Fans of American history may be keen to visit some of the most significant US Civil War battle sites, which can be experienced both on special interest escorted tours and even themed river cruises on the Mississippi, including visits to Vicksburg and special onboard activities and lectures. Escorted tours also tend to include significant places such as Gettysburg - the site of a decisive Union victory in 1863 and associated with Lincoln’s famous Gettysburg Address given at the Gettysburg National Cemetery just four months later – and Washington D.C.
Some escorted tours – including a rail itinerary – also take in South Africa’s Kwazulu-Natal Battlefields, which remember the bloody battles between the British Empire and the Zulu Kingdom during the Anglo-Zulu War of 1879. Although the Zulu famously defeated the British army at the Battles of Isandlwana and Rorke’s Drift – both key sites to visit on such tours – the war ultimately led to a British victorious and the end of the Zulu’s dominance in the region.
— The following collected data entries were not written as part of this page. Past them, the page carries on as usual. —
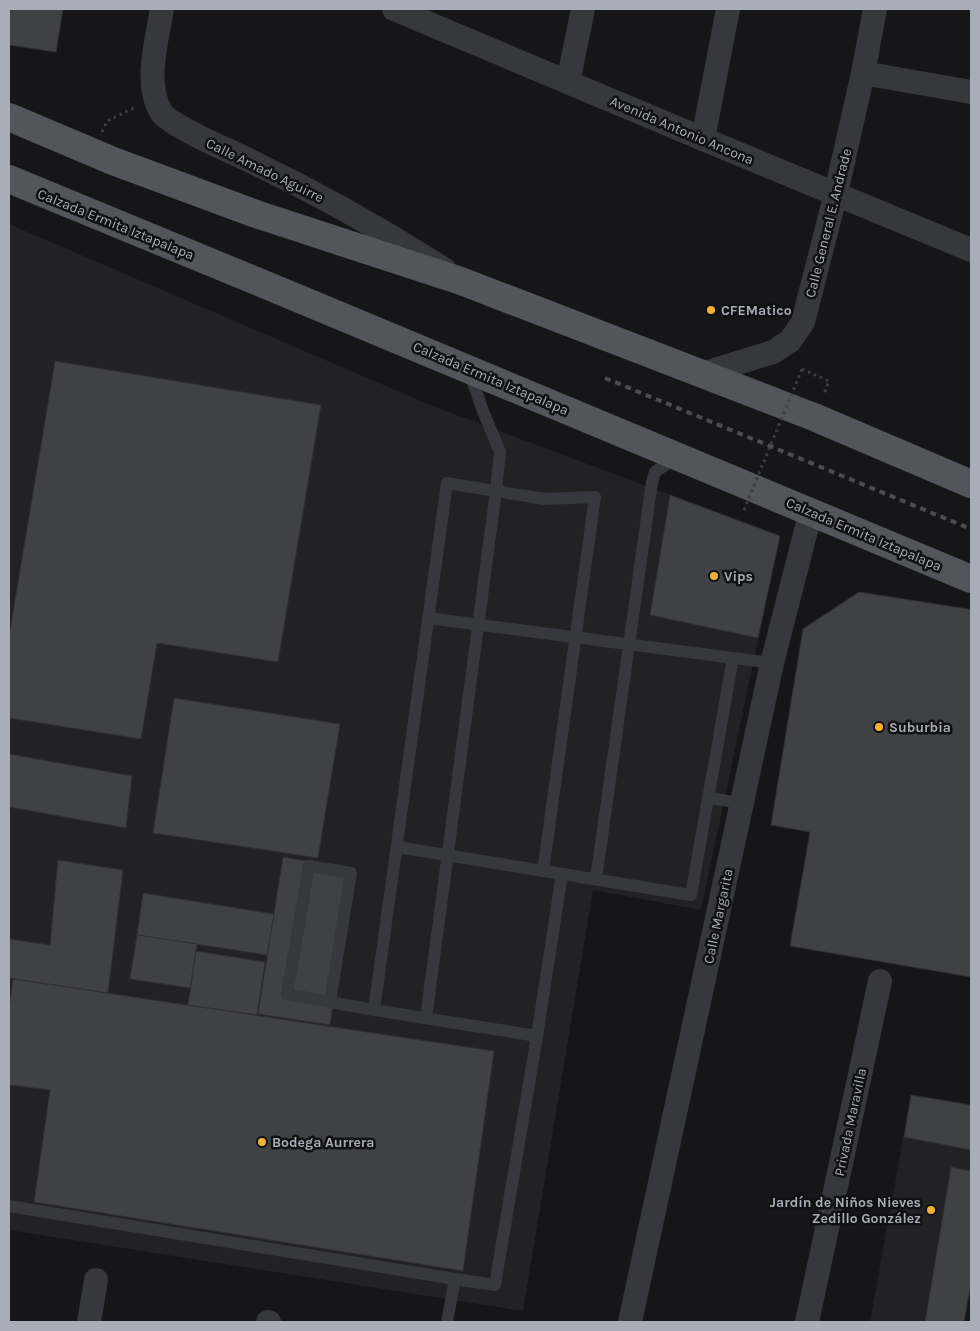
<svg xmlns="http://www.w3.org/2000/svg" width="980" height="1331" font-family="Karla,sans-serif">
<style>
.built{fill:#222225}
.building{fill:#404145;stroke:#303034}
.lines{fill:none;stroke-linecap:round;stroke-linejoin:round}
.path{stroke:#3d3f44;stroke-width:3;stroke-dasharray:2.5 4;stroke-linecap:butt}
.service{stroke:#37383d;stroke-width:12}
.minor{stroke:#37383d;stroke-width:24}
.primary{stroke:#53555c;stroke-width:28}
.rail{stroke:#4a4c52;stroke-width:4;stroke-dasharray:6 5;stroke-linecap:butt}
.path-bridge{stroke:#3d3f44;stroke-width:3;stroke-dasharray:2.5 4;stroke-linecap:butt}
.poi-dot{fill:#f2b134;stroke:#111113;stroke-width:2}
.labels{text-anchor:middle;stroke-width:5;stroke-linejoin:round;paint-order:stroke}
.street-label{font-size:14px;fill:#a8adb8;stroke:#111113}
.poi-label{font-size:14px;font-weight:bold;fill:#a8adb8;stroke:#111113;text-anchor:start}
</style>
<rect width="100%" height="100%" fill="#161618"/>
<!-- built -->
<g class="built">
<path d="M9,224L430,405L780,536L701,910L593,890L523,1311L9,1230Z"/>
<path d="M911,1095L971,1105V1283L964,1322H870Z"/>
</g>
<!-- building -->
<g class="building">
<path d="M9,9H63L56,52L9,45Z"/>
<path d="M55,361L321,405L278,662L157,643L141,739L9,718V636Z"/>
<path d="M670,495L780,536L758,638L650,615Z"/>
<path d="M859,592L968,609L971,610V977L790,946L810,832L771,825L803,629Z"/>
<path d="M174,698L340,724L318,858L153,833Z"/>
<path d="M9,754L132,776L126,828L9,807Z"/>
<path d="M283,857L354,869L330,1025L258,1014Z"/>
<path d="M58,860L123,870L108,993L9,978V939L50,945Z"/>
<path d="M143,893L274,914L267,955L137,935Z"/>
<path d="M137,935L197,944L190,988L130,979Z"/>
<path d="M196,951L265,962L257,1015L188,1005Z"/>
<path d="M13,979L494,1051L463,1271L34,1202L50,1090L9,1085V1010Z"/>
<path d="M911,1095L971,1105V1150L904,1137Z"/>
<path d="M951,1167L971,1171V1283L964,1322H925Z"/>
</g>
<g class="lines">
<!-- path -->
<g class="path">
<path d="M102,132L107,121L136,107"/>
<path d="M802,369L829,381L824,394"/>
</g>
<!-- service -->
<g class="service">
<path d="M428,618L772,663"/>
<path d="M708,798L742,803"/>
<path d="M397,847L691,895L733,658"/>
<path d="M596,879L652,482L655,472L678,456"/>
<path d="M330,1002L351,873L309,866L287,994L374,1010L537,1036"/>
<path d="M374,1010L447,483L545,499L595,497L543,871"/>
<path d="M426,1018L496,491L500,452L483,411L469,371"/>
<path d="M9,1206L455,1279L495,1285L537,1036L562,874"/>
<path d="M447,1322L455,1279"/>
</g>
<!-- minor -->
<g class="minor">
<path d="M162,9C157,40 144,83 161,112C166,121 205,140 216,145C296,181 372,223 445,270"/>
<path d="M394,9L703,139L971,250"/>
<path d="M863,73L971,92"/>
<path d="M568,82L583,9"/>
<path d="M703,139L728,9"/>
<path d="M702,374L773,352L790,341L803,322L836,193L863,73L875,9"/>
<path d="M89,1322L96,1280"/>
<path d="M268,1322H269"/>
<path d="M630,1322L772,663L811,511"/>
<path d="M807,1322L880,981"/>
</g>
<!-- primary -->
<g class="primary">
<path d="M9,117L113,161L256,214L461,281L814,417L971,484"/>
<path d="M9,179L290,295L971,579"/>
</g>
<!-- rail -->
<path class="rail" d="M605,378L971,529"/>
<!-- path-bridge -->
<path class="path-bridge" d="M744,510L802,369"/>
</g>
<!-- markers -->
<g class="poi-dot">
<circle cx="711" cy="310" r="5"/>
<circle cx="714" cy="576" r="5"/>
<circle cx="879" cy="727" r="5"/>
<circle cx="262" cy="1142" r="5"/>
<circle cx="931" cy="1210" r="5"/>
</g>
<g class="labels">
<!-- street labels -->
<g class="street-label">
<text transform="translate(682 130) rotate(23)" y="5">Avenida Antonio Ancona</text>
<text transform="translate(265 170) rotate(26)" y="5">Calle Amado Aguirre</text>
<text transform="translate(828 223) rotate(-76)" y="5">Calle General E. Andrade</text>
<text transform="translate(116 224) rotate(22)" y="5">Calzada Ermita Iztapalapa</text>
<text transform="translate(491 378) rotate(23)" y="5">Calzada Ermita Iztapalapa</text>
<text transform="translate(864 534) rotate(23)" y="5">Calzada Ermita Iztapalapa</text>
<text transform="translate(718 916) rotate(-78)" y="5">Calle Margarita</text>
<text transform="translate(850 1122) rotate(-78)" y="5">Privada Maravilla</text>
</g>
<!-- poi labels -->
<g class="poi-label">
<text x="721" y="315">CFEMatico</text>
<text x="724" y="581">Vips</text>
<text x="889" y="732">Suburbia</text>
<text x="272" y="1147">Bodega Aurrera</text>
<text x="921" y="1207" text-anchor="end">Jardín de Niños Nieves<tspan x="921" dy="16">Zedillo González</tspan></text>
</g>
</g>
<!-- border -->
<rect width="980" height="1331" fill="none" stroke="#a8adb8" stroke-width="20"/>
</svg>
Tours visiting these battlefields may also include lectures and visits related to the later Anglo-Boer War, such as the bloody Spion Kop battlefield and Paul Kruger’s former homestead, which has since been converted into a museum.
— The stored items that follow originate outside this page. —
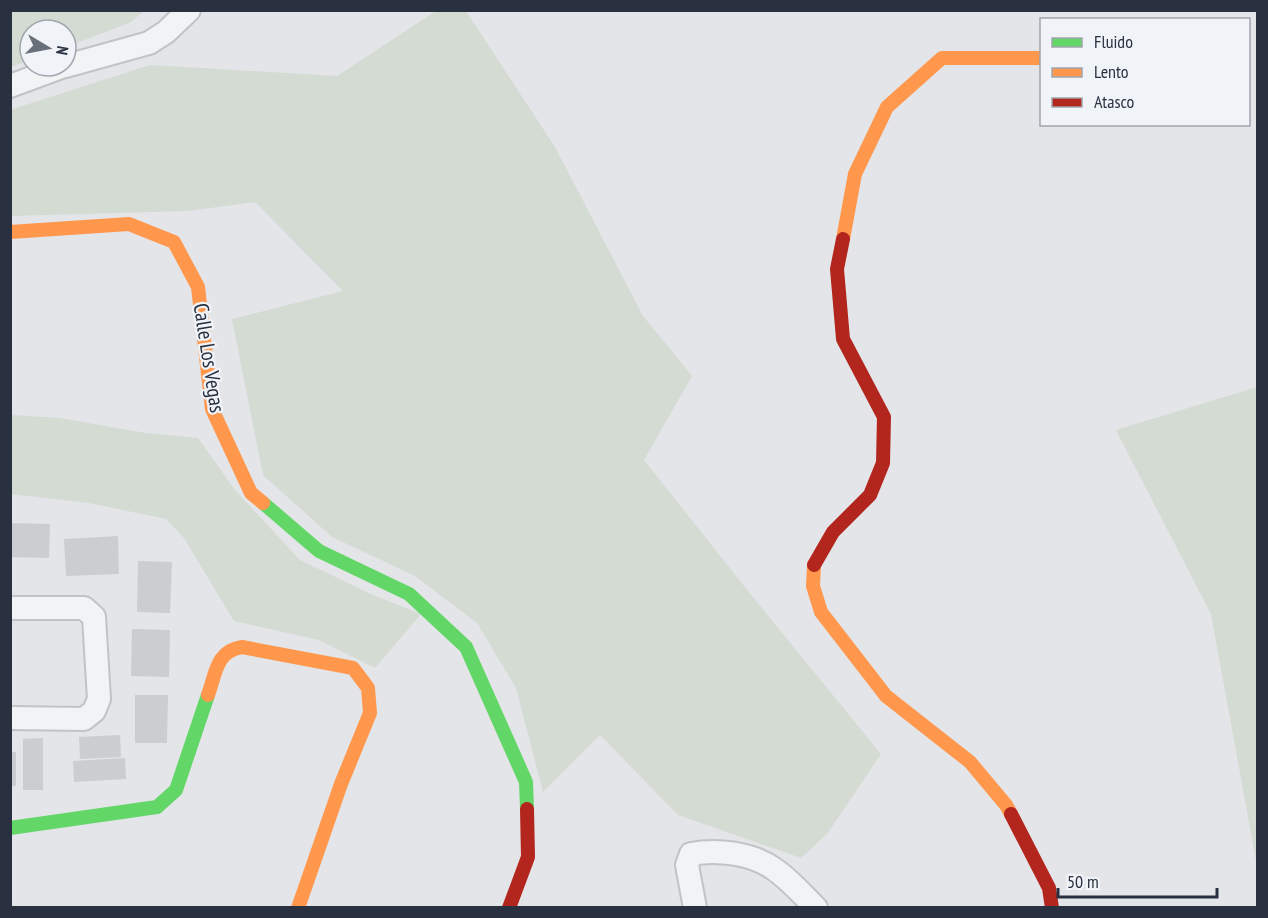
<svg xmlns="http://www.w3.org/2000/svg" width="1268" height="918" viewBox="0 0 1268 918" font-family="'PT Sans Narrow',sans-serif">
	<rect width="100%" height="100%" fill="#e3e5e8"/>
	<!-- green -->
	<g fill="#d3dbd3">
		<polygon points="10,11 11,10 144,11 131,22 66,47 66,30 30,30 30,60 11,67"/>
		<polygon points="436,11 466,11 555,147 643,316 692,376 644,460 752,596 881,754 827,834 801,858 678,815 600,735 543,792 516,688 477,623 415,576 332,537 263,475 232,319 343,291 255,202 188,211 11,216 10,110 150,65 337,76"/>
		<polygon points="1257,387 1258,387 1257,866 1211,614 1116,430"/>
		<polygon points="11,415 59,418 146,433 198,438 235,490 300,560 373,595 421,614 375,668 319,640 234,621 184,538 166,519 89,503 11,494"/>
	</g>
	<!-- building -->
	<g fill="#cbcdd0">
		<polygon points="10,523 50,524 49,558 10,557"/>
		<polygon points="118,536 119,574 66,576 64,539"/>
		<polygon points="138,561 172,562 170,613 137,612"/>
		<polygon points="132,629 170,630 169,677 131,676"/>
		<polygon points="135,695 168,695 167,743 135,743"/>
		<polygon points="120,735 121,757 80,759 79,737"/>
		<polygon points="43,738 43,790 23,790 23,739"/>
		<rect x="10" y="752" width="6" height="34"/>
		<polygon points="125,758 126,779 74,782 73,761"/>
	</g>
	<g fill="none" stroke-linecap="round" stroke-linejoin="round">
		<!-- street casing -->
		<g stroke="#c1c3c6" stroke-width="26">
			<g id="street">
				<polyline points="66,66 149,43 166,32 189,10"/>
				<polyline points="10,86 64,66"/>
				<polyline points="10,608 84,608 94,617 99,699 94,711 84,719 10,718"/>
				<path d="M 695,908 L 687,865 L 691,854 C 717,849 752,853 774,869 C 789,879 803,895 816,908"/>
			</g>
		</g>
		<!-- street -->
		<use href="#street" stroke="#f2f3f5" stroke-width="22"/>
		<!-- fast -->
		<g stroke="#63d668" stroke-width="14">
			<polyline points="263,503 319,551 409,594 466,647 526,782 527,809"/>
			<polyline points="10,828 157,807 176,790 208,695"/>
		</g>
		<!-- slow -->
		<g stroke="#ff974d" stroke-width="14">
			<polyline points="10,232 129,224 174,242 198,287 212,409 251,493 263,503"/>
			<polyline points="843,239 855,174 887,107 942,58 1042,58"/>
			<polyline points="814,565 813,586 821,612 886,696 970,762 1006,805 1011,814"/>
			<path d="M 208,695 C 216,673 216,651 242,647 L 353,668 L 368,688 L 370,713 L 341,784 L 298,908"/>
		</g>
		<!-- jam -->
		<g stroke="#b3261e" stroke-width="14">
			<polyline points="814,565 833,532 870,495 883,463 884,417 843,339 837,269 843,239"/>
			<polyline points="1011,814 1049,888 1052,908"/>
			<polyline points="509,908 528,857 527,809"/>
		</g>
	</g>
	<g text-anchor="middle" stroke-width="4.5" stroke-linejoin="round" paint-order="stroke">
		<!-- street labels -->
		<g font-size="21" fill="#293141" stroke="#f0f3f7">
			<text transform="translate(209 358) rotate(81)" y="7">Calle Los Vegas</text>
		</g>
	</g>
	<!-- border -->
	<rect width="1268" height="918" fill="none" stroke="#293141" stroke-width="24"/>
	<!-- legend -->
	<rect x="1040" y="18" width="210" height="108" fill="#f0f3f7" stroke="#a0a5ae" stroke-width="1.5"/>
	<rect x="1052" y="38" width="30" height="9" fill="#63d668" stroke="#a0a5ae" stroke-width="1.5"/>
	<text x="1094" y="48" font-size="18" fill="#293141">Fluido</text>
	<rect x="1052" y="68" width="30" height="9" fill="#ff974d" stroke="#a0a5ae" stroke-width="1.5"/>
	<text x="1094" y="78" font-size="18" fill="#293141">Lento</text>
	<rect x="1052" y="98" width="30" height="9" fill="#b3261e" stroke="#a0a5ae" stroke-width="1.5"/>
	<text x="1094" y="108" font-size="18" fill="#293141">Atasco</text>
	<!-- north arrow -->
	<g transform="translate(48 48) rotate(100)"><circle r="28" fill="#f0f3f7" stroke="#a0a5ae" stroke-width="1.5"/>
	<path d="M0-4.5L10 22L0 15L-10 22Z" fill="#6a707b"/>
	<text y="-9" font-size="16" font-weight="bold" text-anchor="middle" fill="#293141">N</text>
	</g>
	<!-- scale -->
	<path d="M1058 888v9h159v-9" fill="none" stroke="#293141" stroke-width="3"/>
	<text x="1067" y="888" font-size="18" fill="#293141" stroke="#f0f3f7" stroke-width="4.5" paint-order="stroke">50 m</text>
</svg>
Further afield again, and a much more recent war, is the Vietnam War. The Viet Cong famously used a sophisticated underground network of tunnels at Cu Chi – about 25 miles from Ho Chi Minh City – in their resistance to American forces. Today you can visit the Cu Chi Tunnels on an excursion as part of a Mekong river cruise, a rail or escorted tour, or even an ocean cruise calling at Ho Chi Minh City. They provide a fascinating insight into this recent history and clearly show the Viet Cong’s resilience and determination; you can see a variety of ‘booby traps’ as well as crawl through a portion of the tunnels yourself. In Ho Chi Minh City, a visit to the harrowing War Remnants Museum tells the sobering story of the Vietnam War.
Historic European Battles
Over the course of our history, England has engaged in many battles and wars, primarily it seems with the French. Perhaps the two most famous wars which come to mind are the Hundred Years War (something of a misnomer for a war which began in 1337 and ended in 1453, and it was more a series of conflicts than a continuous war) and the Napoleonic Wars. Perhaps one of the most important battles of the Hundred Years War was the resounding English victory at Agincourt (1415) under King Henry V. Agincourt was another battle immortalised by Shakespeare, this time in the play Henry V, but is also notable for the pioneering use of the English longbow, a decisive factor in the English victory over a numerically superior French army. The 600th anniversary in 2015 stoked further interest in the battle, but for keen military historians and medieval historians, it’s easy to see the appeal in visiting the site and area around such a key event.
400 years later, the famous Battle of Waterloo (1815) was the decisive moment in the ‘Waterloo Campaign’ and Napoleon’s last battle, ultimately marking the end of the Napoleonic Wars. Themed tours visiting the main sites surrounding the Battle of Waterloo sometimes include excursions to Ghent and/or Brussels.